Evidence of assarting or of land newly brought into arable cultivation is plentiful in a manorial 'extent' (survey) of 1135. This describes the manorial estate, listing the demesne lands and property, including its stock, crops and income, and all the tenants, their holdings and the rents and services due from them. At this time, several tenants held assarted land as well as their other long established 'tenements' (holdings).
Extensive piecemeal clearance is indicated and in the second half of the 12th century some 350 acres of assarts were held by about 30 tenants for money rents. This proliferaton of small holdings in the woods brought a tremendous increase in manorial rents during the 12th century; this meant extra income for Ramsey Abbey, the manorial overlords, who probably actively encouraged assarting. Mention of demesne assarts shows that Ramsey Abbey were involved themselves as were all the other levels of society, both freemen and peasant tenants. All were individually clearing and enclosing land with the hedges and ditches that are often mentioned in the documents. Several references to "new assarts" in another manorial survey of the early 13th century show that clearance was continuing then as it did throughout the rest of that century.
The village takes shape
The historic core of what is now regarded as the village of Cranfield lies on the plateau, close to its south eastern edge. It was established by the early 12th century and was originally known as Town End. End is a term usually used to denote a particular part of a parish, not necessarily a settlement, whilst town in its medieval sense refers to a village. Town End therefore means that part of Cranfield parish in which the main village lies.

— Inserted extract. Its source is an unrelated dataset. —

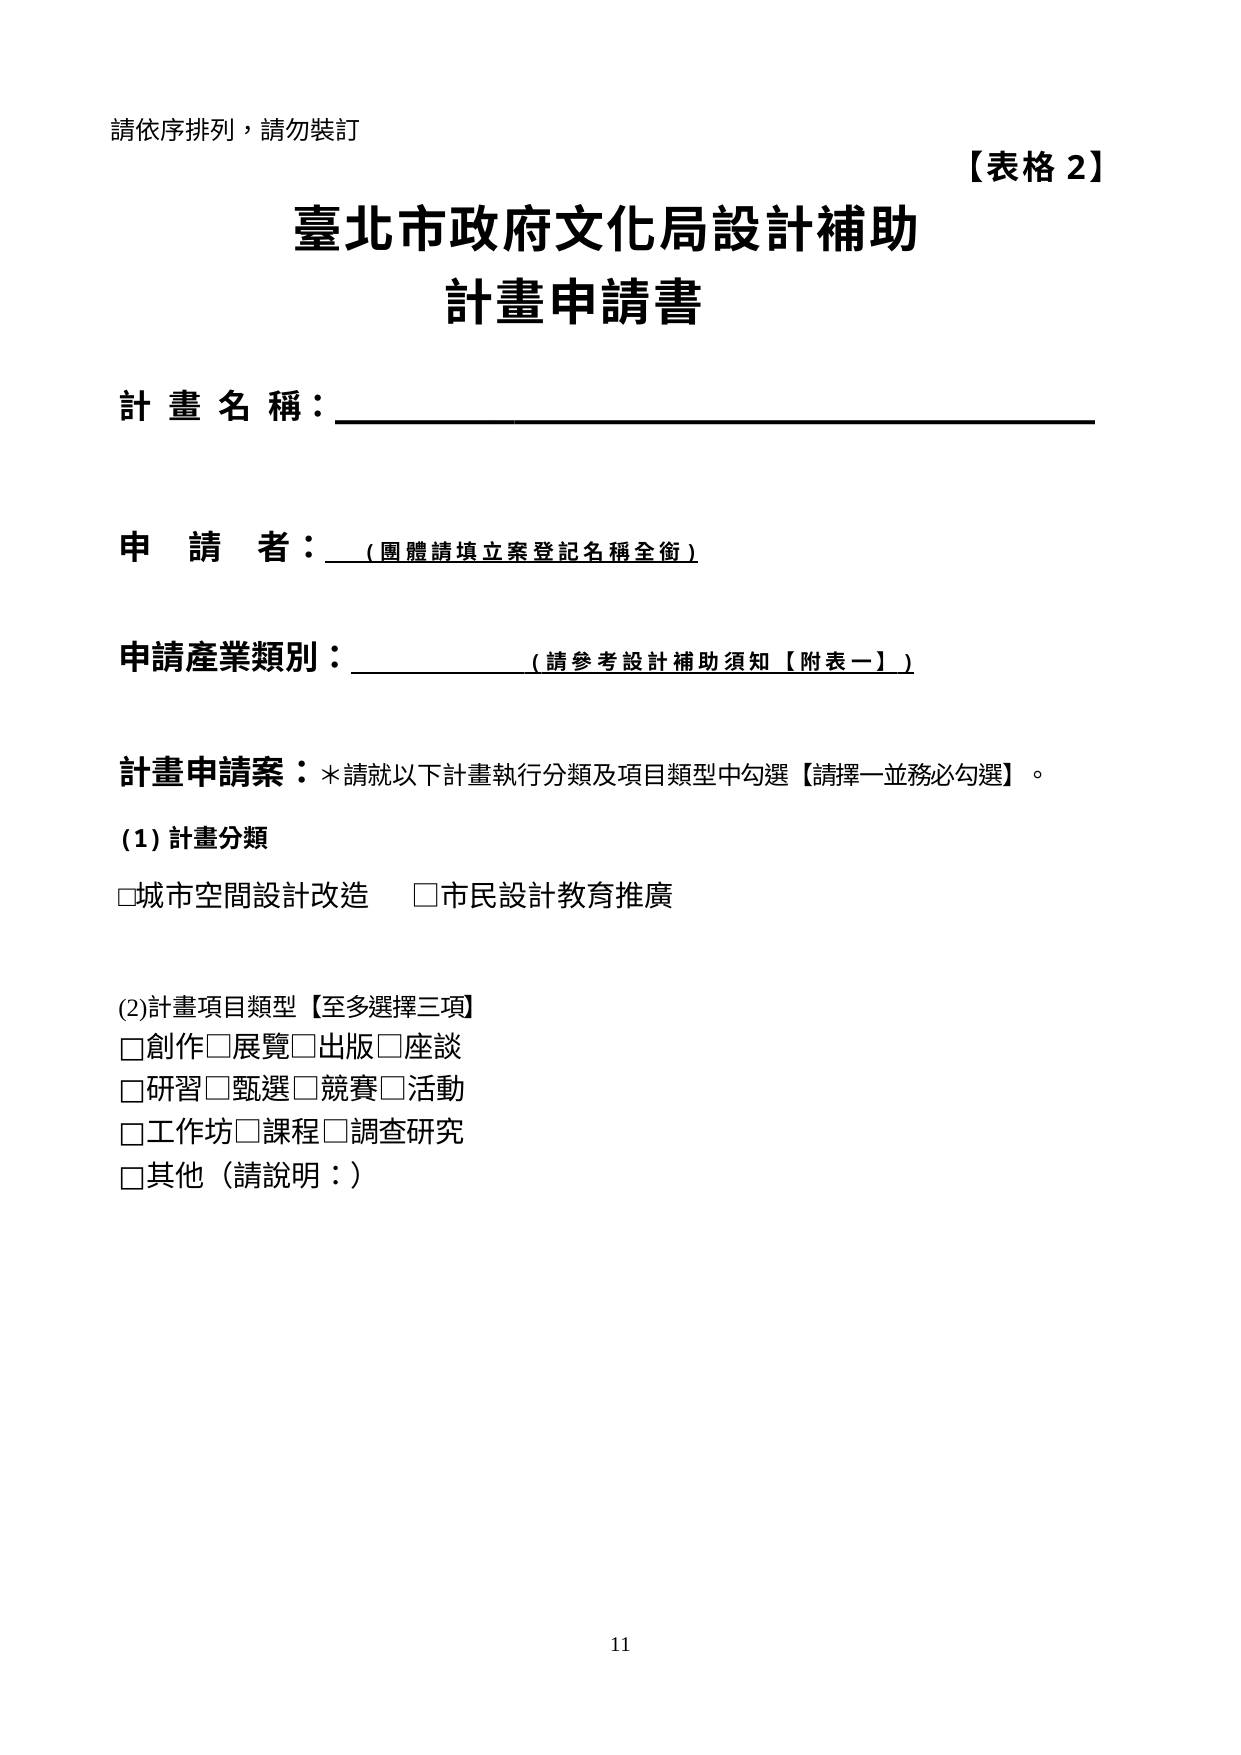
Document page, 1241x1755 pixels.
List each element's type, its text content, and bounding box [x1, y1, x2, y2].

The whole area was originally called Cranfield, and that name only later became attached to what is now the modern village.
At the west end of the village was the settlement of Wood End which was located at the junction of modern-day Court Road and Lodge Road including Bury Farm (now known as Home Farm), Wood End Road and Doeswell Lane (now the drive to The Kennels). Alanum de Woodende is listed as living here pre-1244.
All was not peaceful; however, as in 1144 during the civil war between King Stephen and Queen Matilda, King Stephen’s forces pillaged the village.